We should also be wary of statistical paradoxes. Let’s look at an example: Simpson’s paradox.

Whenever a statistical study is carried out, it is necessary to control variables to ensure a degree of comparability between them. If demographic factors such as age, sex or health, are not accounted for, the association between a variable and its outcome can be inverted.

Take the following example. You and your friend decide to study together for an upcoming quiz by doing 20 practice questions. On day one, you blast through 16 and get 14 correct – a success rate of 87.5%. Meanwhile, your friend only does 4 but gets them all correct for 100%. On day two, you complete the final 4 and get 2 correct.
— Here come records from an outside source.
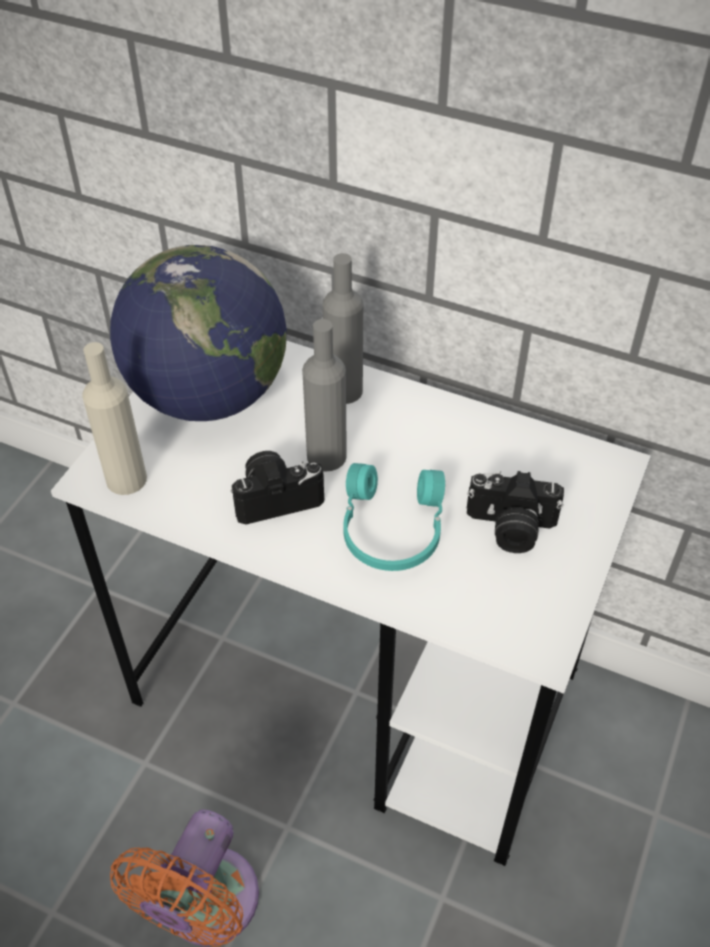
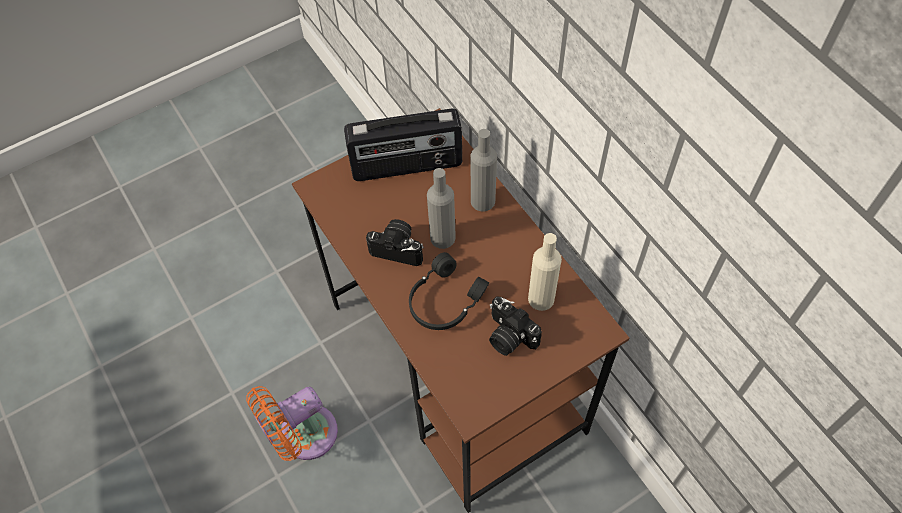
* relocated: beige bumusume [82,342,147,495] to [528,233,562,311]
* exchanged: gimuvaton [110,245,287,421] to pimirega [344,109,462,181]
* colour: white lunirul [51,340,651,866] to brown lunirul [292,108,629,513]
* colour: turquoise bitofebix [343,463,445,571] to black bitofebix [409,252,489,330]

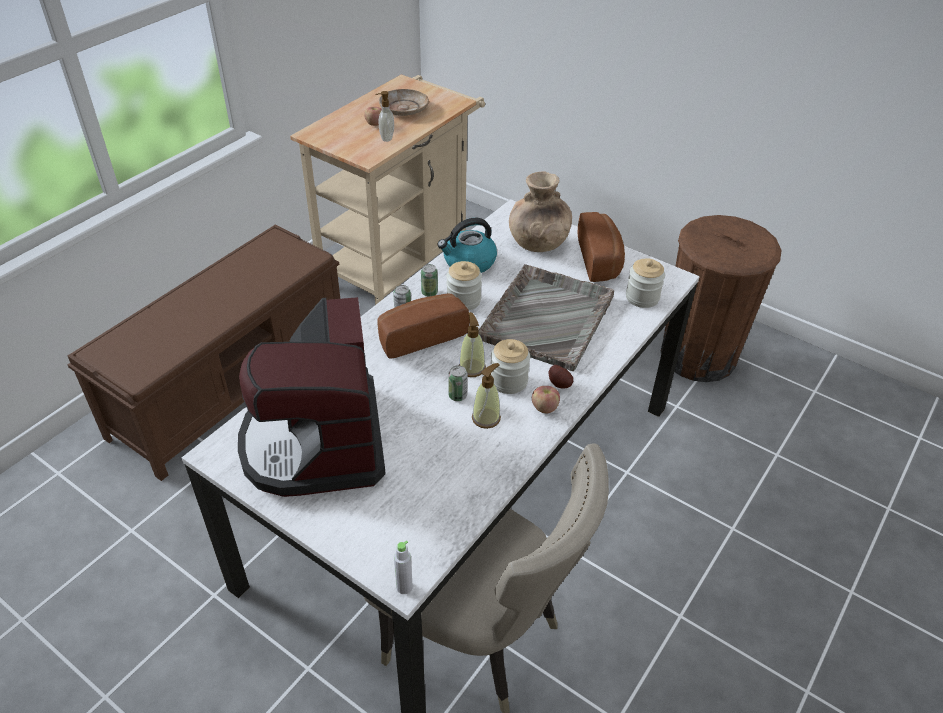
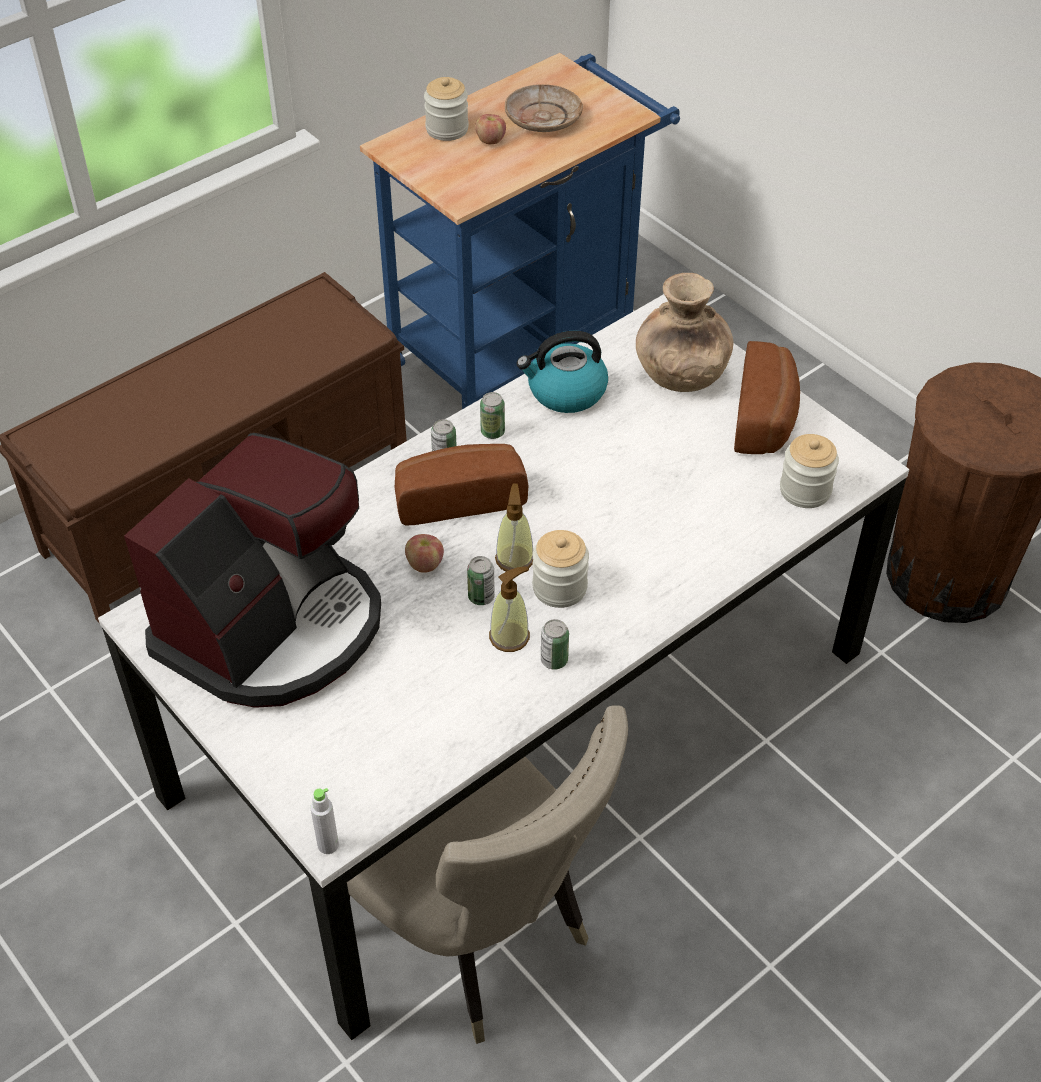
* missing: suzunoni [375,91,394,142]
* missing: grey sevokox [478,264,614,371]
* missing: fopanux [549,365,573,389]
* appeared: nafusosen [541,619,569,670]
* relocated: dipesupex [446,261,482,310] to [424,77,469,141]
* relocated: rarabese [532,386,560,413] to [405,534,444,573]
* colour: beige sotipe [290,74,485,305] to blue sotipe [360,53,680,409]
* spun: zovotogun [238,297,386,497] = [124,433,381,708] 150 degrees counterclockwise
Your friend (who should really share their notes) scores 10/16 on their remaining questions and has a better daily average again!

Our intuition might suggest that if someone does better on both days they will probably do better overall. However, this is not the case! You scored 16 while your friend only got 14. This is a textbook example of Simpson’s Paradox. When we observe performance on a daily basis it flips the result of the overall trend.
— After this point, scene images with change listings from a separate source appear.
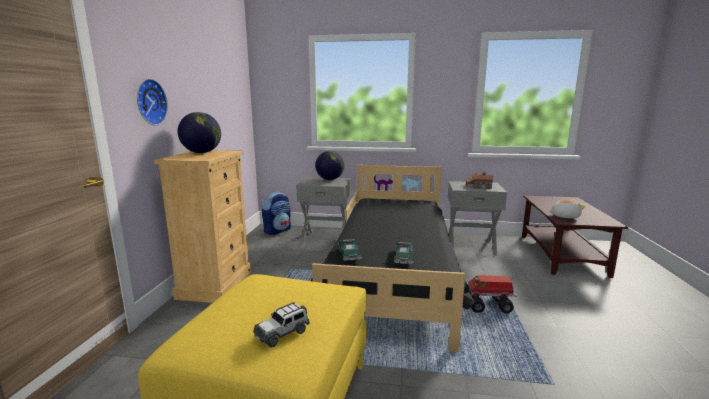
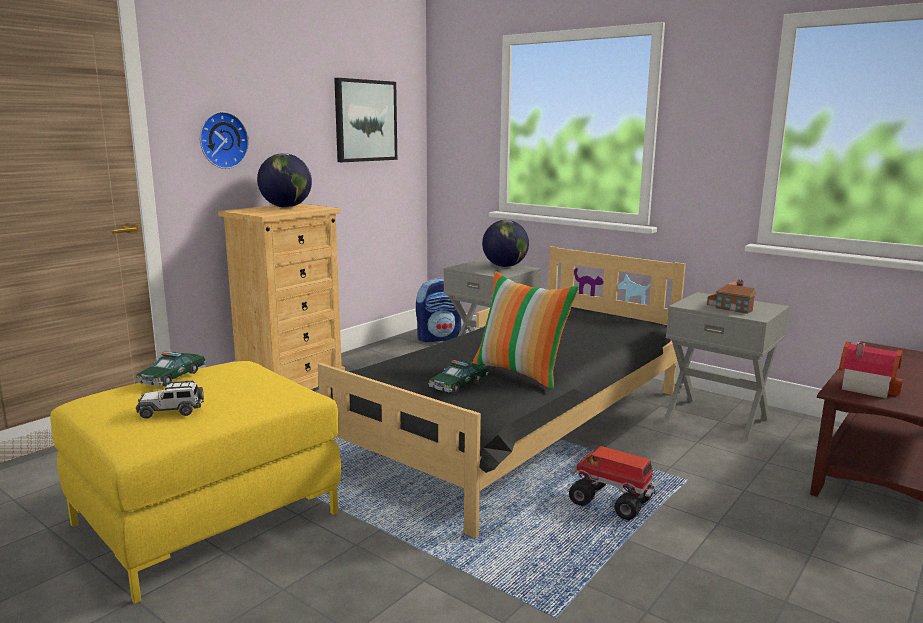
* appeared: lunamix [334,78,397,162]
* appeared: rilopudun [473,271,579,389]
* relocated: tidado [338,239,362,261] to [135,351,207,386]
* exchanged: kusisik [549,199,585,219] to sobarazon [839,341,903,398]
Simpson’s paradox has greatly confounded researchers in the past. A study on smoking and long-term survival in women in 1996 showed that women who smoked lived longer than those who didn’t. Given significant research showing the harms of smoking, this result was perplexing.

However, once the data were controlled for the age of each woman it was revealed that in each age group, women who smoked were less likely to survive than women who did not smoke. The researchers failed to consider the many women who would have been in the older age groups but were not included in the study because they had already passed away. In other words, controlling for age flipped the conclusion!

You are now armed with the keen eye required to look past erroneous statistics. While statistics are essential to modern life, their usefulness is stripped without the literacy required to wield them – their power is not. While this article is far from exhaustive, I hope an awareness of statistical paradoxes and data manipulation methods will encourage you to read more critically the next time you scroll past an Instagram infographic.